══ The input

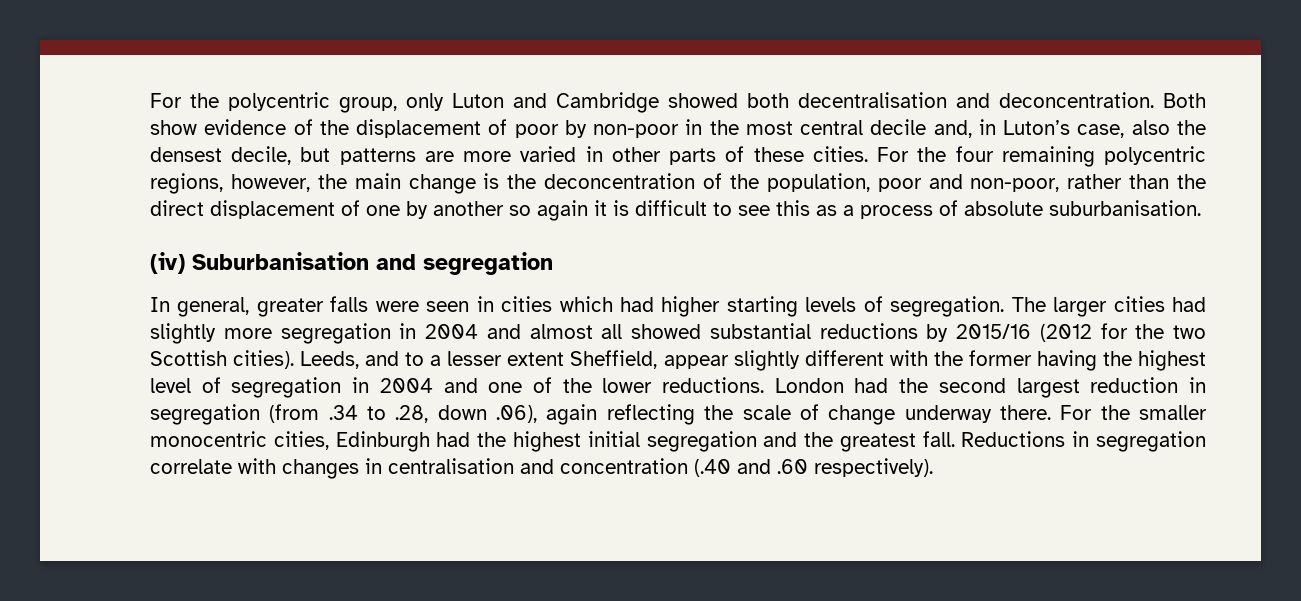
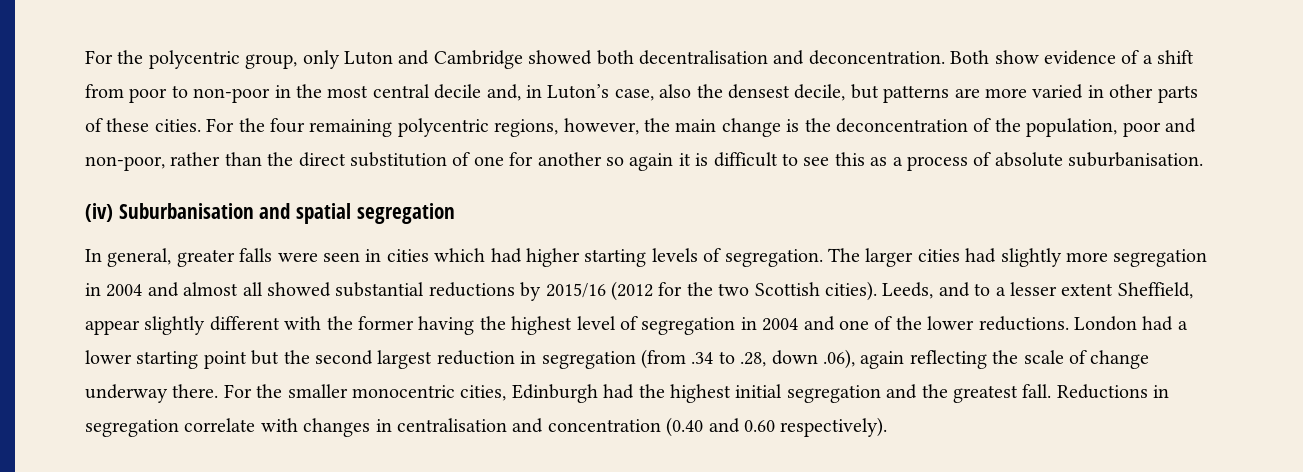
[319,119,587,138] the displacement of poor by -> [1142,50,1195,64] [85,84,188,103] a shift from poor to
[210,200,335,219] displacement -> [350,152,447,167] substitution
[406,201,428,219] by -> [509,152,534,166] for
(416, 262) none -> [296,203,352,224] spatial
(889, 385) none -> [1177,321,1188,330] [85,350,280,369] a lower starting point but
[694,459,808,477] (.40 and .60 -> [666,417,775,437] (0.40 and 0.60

════
══ The input

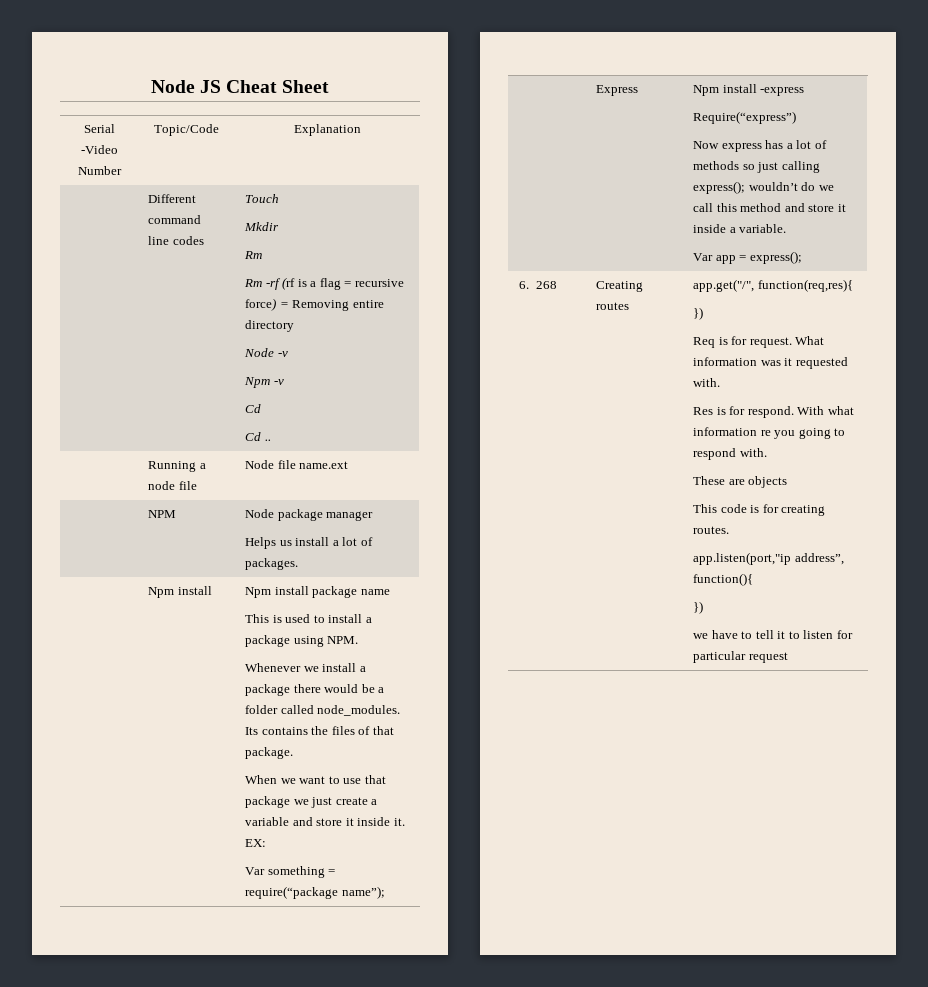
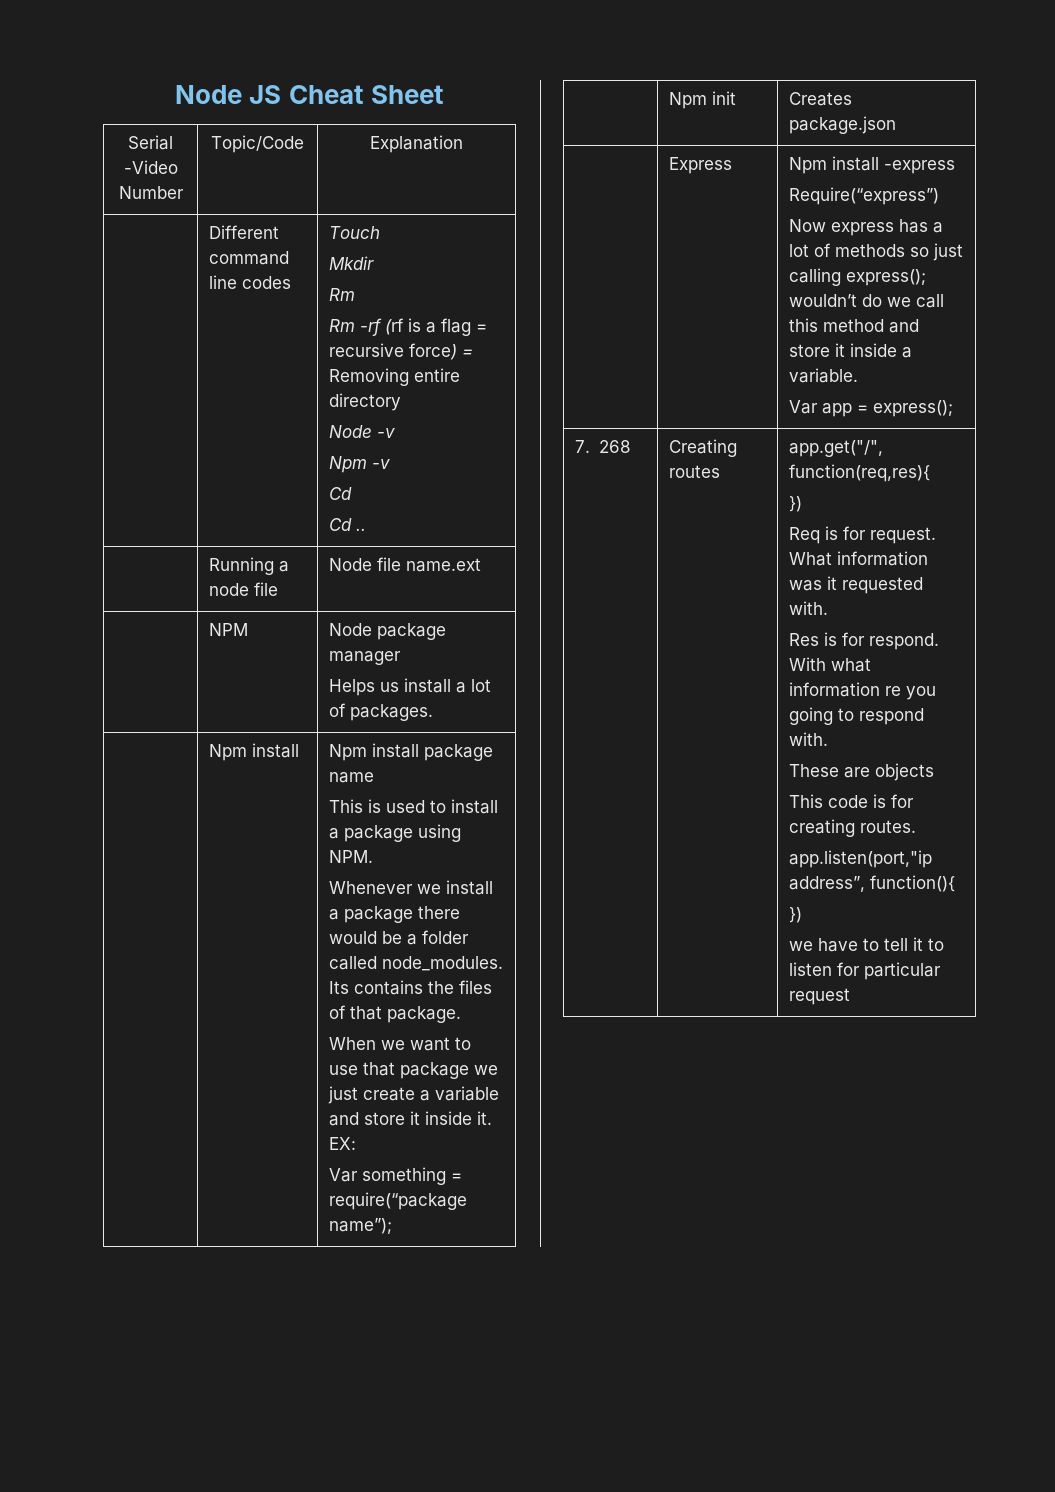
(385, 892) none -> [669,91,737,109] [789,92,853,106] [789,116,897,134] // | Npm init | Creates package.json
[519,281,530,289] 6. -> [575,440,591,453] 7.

════
══ The input

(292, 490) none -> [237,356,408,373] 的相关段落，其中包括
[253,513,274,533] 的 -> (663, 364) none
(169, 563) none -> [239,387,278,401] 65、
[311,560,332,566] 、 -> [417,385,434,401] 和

════

_Your assignment_. Out of the data above, set down the lines from the one with "(385, 892) none" to the one with "[519,281,530,289] 6. -> [575,440,591,453] 7.", both included, exactly as written and with no additions.

_Answer to this exercise_.
(385, 892) none -> [669,91,737,109] [789,92,853,106] [789,116,897,134] // | Npm init | Creates package.json
[519,281,530,289] 6. -> [575,440,591,453] 7.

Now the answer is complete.